A curious grave at Ellwood Manor near Chancellorsville©Motorcyclist

Heading north again, I pass Brandy Station, where Lee ordered a diversionary cavalry attack to hide his northern aspirations. He was on his way to destiny in a place called Gettysburg. I follow Route 15, in part the path of federal forces set to collide with Lee’s over three hot days in July 1863. Here we see the struggle in its most epic iteration. Everything that could be experienced in war happened at Gettysburg: bravery beyond comprehension; suffering; decisiveness and indecisiveness; tragedy on top of tragedy. There was no more to give, and then they gave more.

A few years ago I came here, also by motorcycle, the first time since I was a girl. I dismounted at the Virginia monument overlooking the expanse where Pickett’s division advanced into federal fire at staggering loss, and in the shadow cast by an enormous bronze Lee on Traveler, I sat down and wept. As if I might never stop. It is not an uncommon effect here. Something slams into you.

That day had been fiendishly hot, too, an aid to the imagination. The Union 6th Corps marched an unthinkable 38 miles from Maryland through the sweltering night of July 1, right into the fight.

The Cyclorama was restored and opened again to the public in 2008. A few minutes of darkness, light, color and sound, and the battle of July 3, the one from which the Confederacy could never fully recover, leaves you shaken.

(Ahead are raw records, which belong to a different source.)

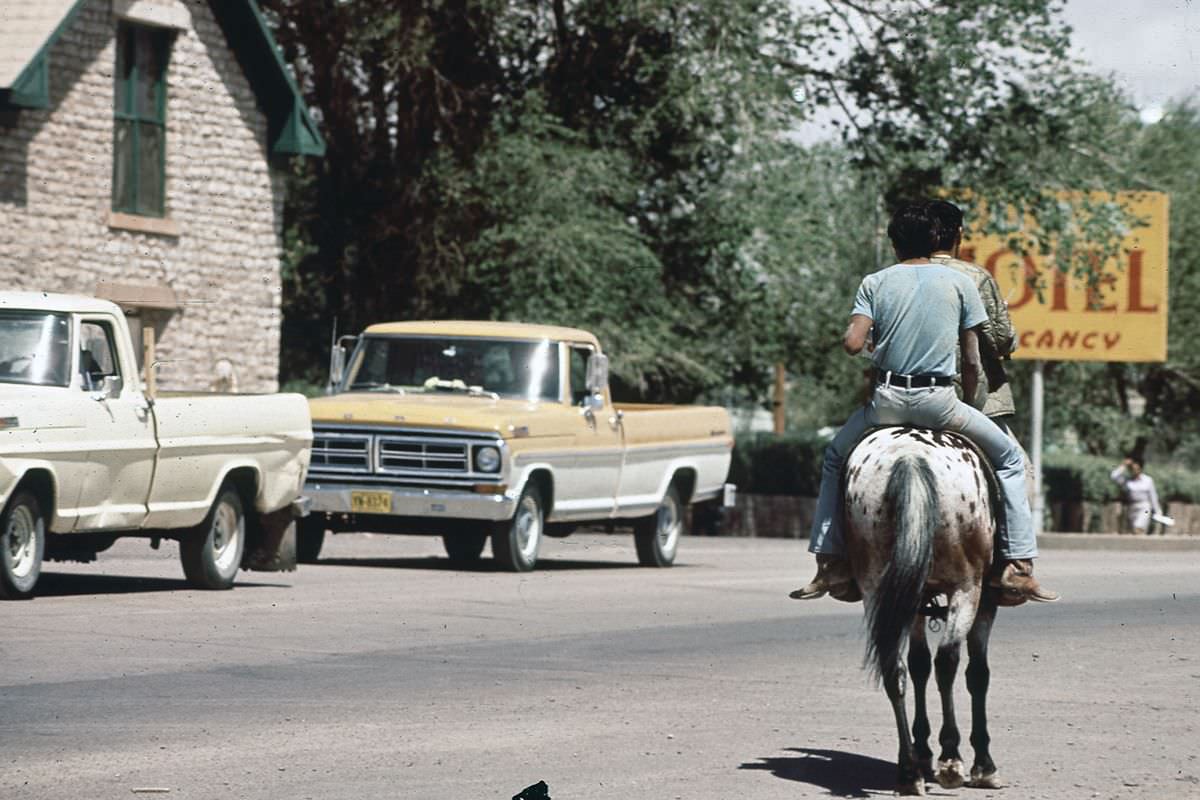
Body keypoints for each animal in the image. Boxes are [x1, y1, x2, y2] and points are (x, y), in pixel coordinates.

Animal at [844, 424, 1003, 796]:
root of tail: (909, 456)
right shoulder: (984, 600)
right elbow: (977, 673)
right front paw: (981, 764)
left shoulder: (911, 599)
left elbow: (918, 665)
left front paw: (923, 751)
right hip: (966, 588)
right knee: (947, 661)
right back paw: (951, 760)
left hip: (879, 586)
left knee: (894, 667)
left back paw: (908, 771)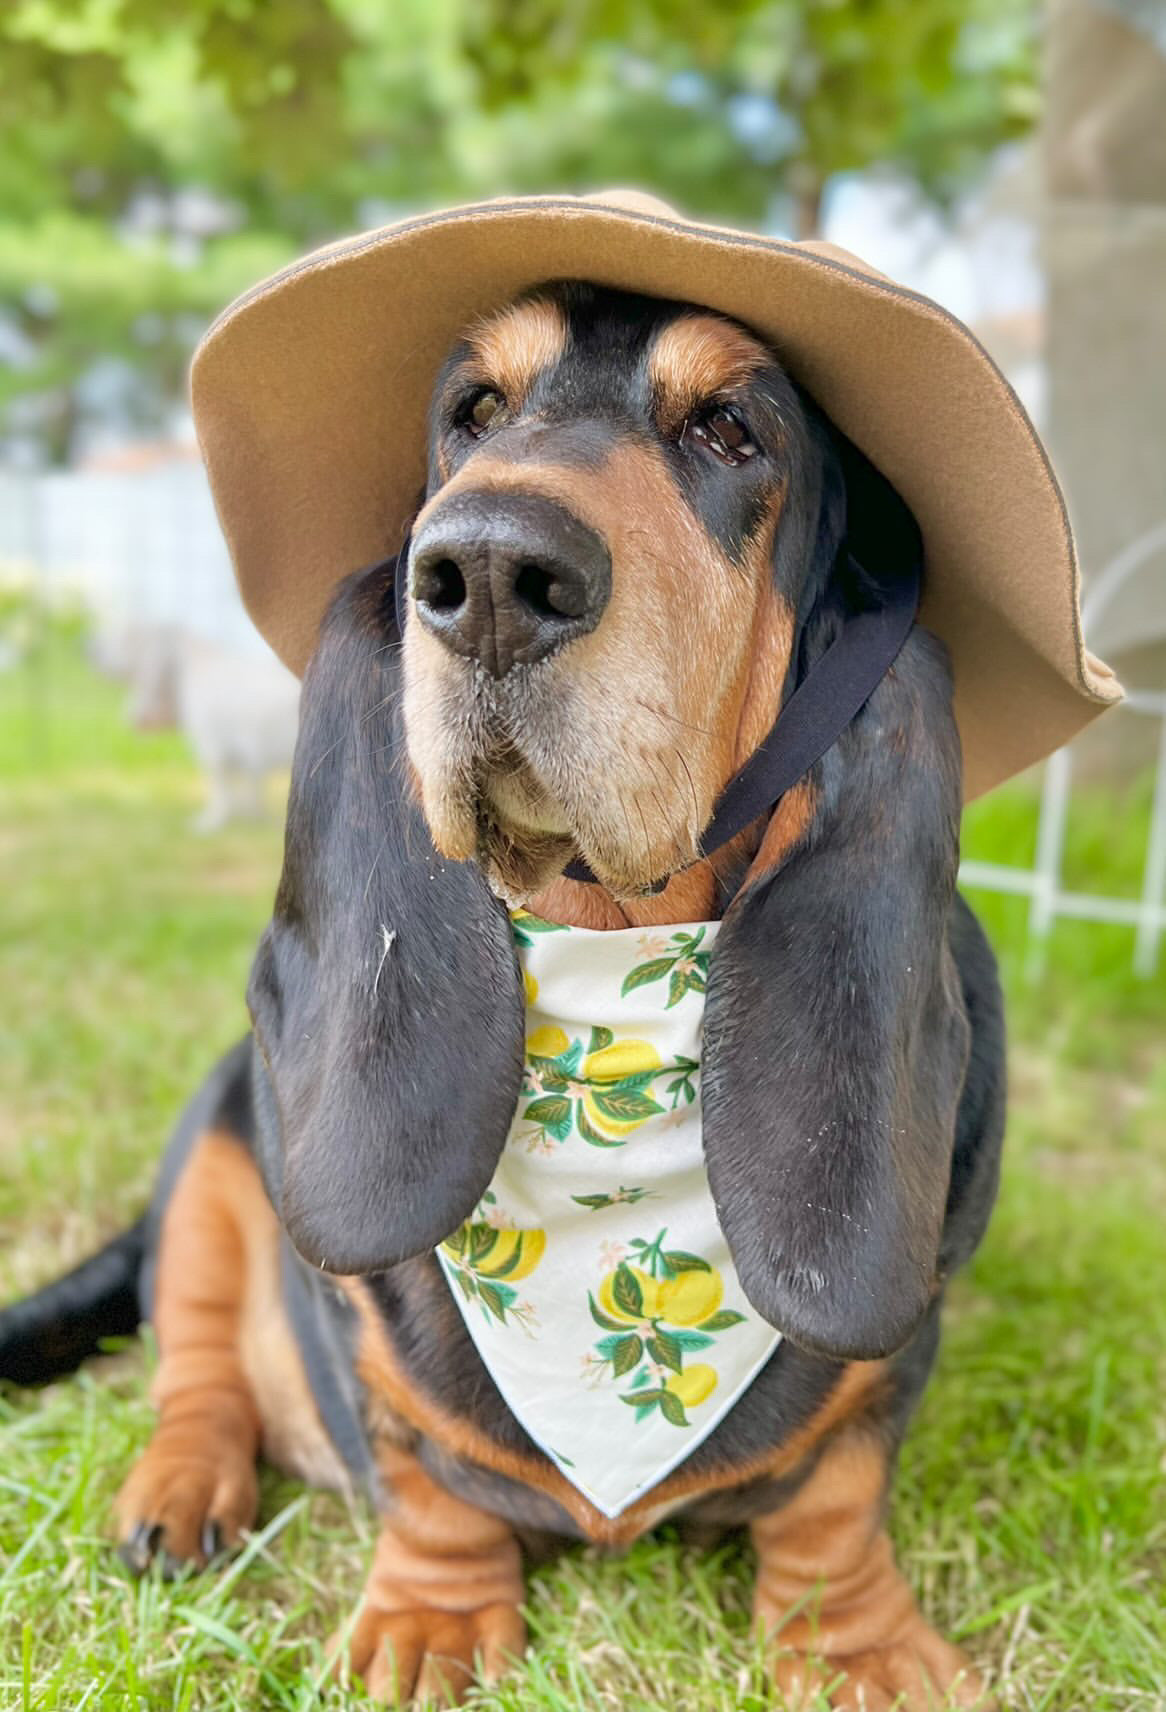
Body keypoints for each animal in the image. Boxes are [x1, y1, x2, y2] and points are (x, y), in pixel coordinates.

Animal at [0, 284, 999, 1712]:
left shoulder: (891, 1356)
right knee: (192, 1362)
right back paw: (176, 1494)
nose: (484, 577)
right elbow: (420, 1468)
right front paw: (429, 1623)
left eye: (731, 429)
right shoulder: (357, 1333)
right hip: (209, 1157)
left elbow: (837, 1484)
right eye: (472, 412)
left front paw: (857, 1642)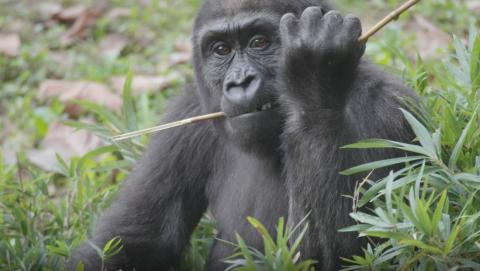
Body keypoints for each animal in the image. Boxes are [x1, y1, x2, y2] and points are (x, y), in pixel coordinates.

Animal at [70, 0, 416, 271]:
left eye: (259, 42)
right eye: (221, 49)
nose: (240, 82)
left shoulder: (383, 109)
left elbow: (352, 254)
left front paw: (316, 78)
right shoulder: (185, 116)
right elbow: (131, 243)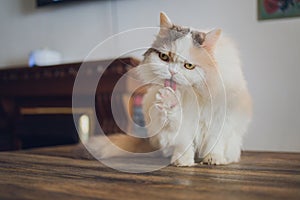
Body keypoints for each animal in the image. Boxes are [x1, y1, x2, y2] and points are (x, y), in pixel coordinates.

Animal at [85, 11, 253, 166]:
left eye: (189, 65)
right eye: (164, 57)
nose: (172, 72)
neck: (191, 93)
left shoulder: (221, 119)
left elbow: (214, 143)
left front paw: (213, 159)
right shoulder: (179, 124)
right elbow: (181, 139)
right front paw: (182, 161)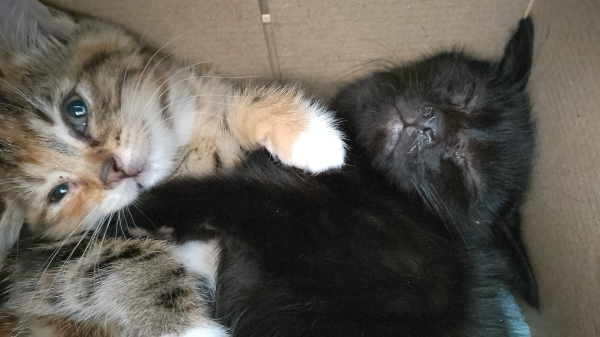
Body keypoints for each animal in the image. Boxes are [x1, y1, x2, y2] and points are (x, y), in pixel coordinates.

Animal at [125, 17, 536, 336]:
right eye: (465, 94)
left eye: (463, 166)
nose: (430, 127)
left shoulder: (313, 226)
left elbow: (246, 197)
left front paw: (144, 212)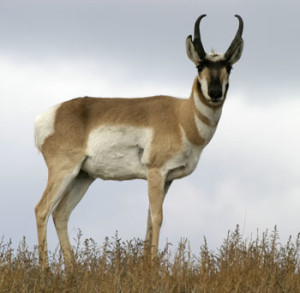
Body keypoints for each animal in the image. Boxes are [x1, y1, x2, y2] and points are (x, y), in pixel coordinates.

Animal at [34, 15, 244, 266]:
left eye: (229, 67)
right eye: (199, 65)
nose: (214, 92)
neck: (181, 116)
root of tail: (49, 116)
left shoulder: (167, 179)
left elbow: (149, 219)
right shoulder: (155, 172)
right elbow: (158, 216)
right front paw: (153, 266)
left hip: (83, 176)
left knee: (60, 213)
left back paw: (73, 269)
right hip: (64, 171)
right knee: (42, 210)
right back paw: (45, 270)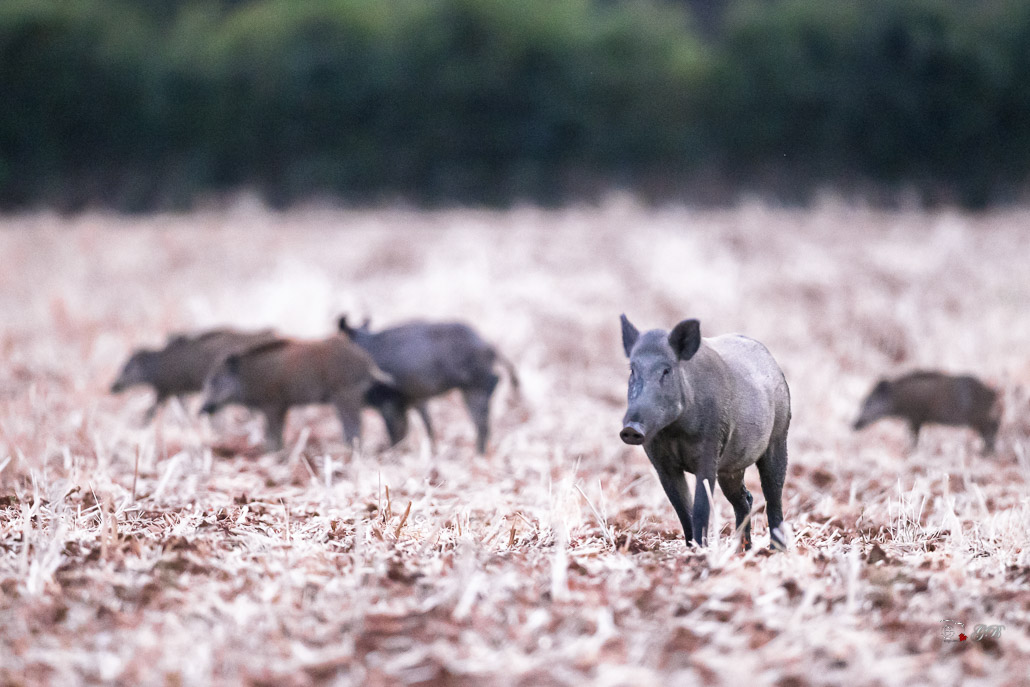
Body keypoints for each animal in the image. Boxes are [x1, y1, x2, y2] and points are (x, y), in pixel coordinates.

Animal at [199, 335, 395, 451]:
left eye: (214, 380)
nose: (201, 410)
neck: (246, 376)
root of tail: (367, 362)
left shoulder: (272, 404)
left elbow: (273, 431)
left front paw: (271, 452)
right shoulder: (282, 406)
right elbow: (277, 431)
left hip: (345, 394)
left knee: (354, 424)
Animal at [338, 316, 519, 453]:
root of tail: (490, 346)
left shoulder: (389, 402)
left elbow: (397, 433)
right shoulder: (409, 402)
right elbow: (415, 428)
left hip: (475, 387)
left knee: (482, 419)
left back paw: (478, 453)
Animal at [619, 315, 791, 550]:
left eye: (666, 370)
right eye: (632, 370)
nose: (631, 428)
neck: (674, 432)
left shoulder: (710, 451)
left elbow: (701, 507)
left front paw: (700, 551)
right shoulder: (662, 464)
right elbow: (683, 510)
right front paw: (692, 549)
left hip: (779, 437)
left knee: (774, 496)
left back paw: (775, 550)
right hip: (731, 467)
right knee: (745, 498)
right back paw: (742, 550)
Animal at [853, 371, 1001, 453]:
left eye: (870, 402)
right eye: (862, 402)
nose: (854, 425)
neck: (898, 398)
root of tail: (993, 393)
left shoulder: (915, 416)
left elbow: (914, 436)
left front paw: (910, 451)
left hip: (980, 418)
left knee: (991, 430)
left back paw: (986, 452)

It was painted at a time when veterans of the battle were still very much alive. To view it now is to cross a bridge—over time itself.

I gear up under the hotel’s awning then dash through the rain to the bike. As I ride north I hear again the ranger at Gettysburg, so impassioned about history’s intricate patterns. “Why do I love history? It’s the closest I can get to time travel. That makes me feel like a kid again.”

I know what he means. I have a time machine too.

Port Jervis comes into view ahead. I go over the bridge once more. A familiar bridge waits, one I last crossed eight days and 150 years ago.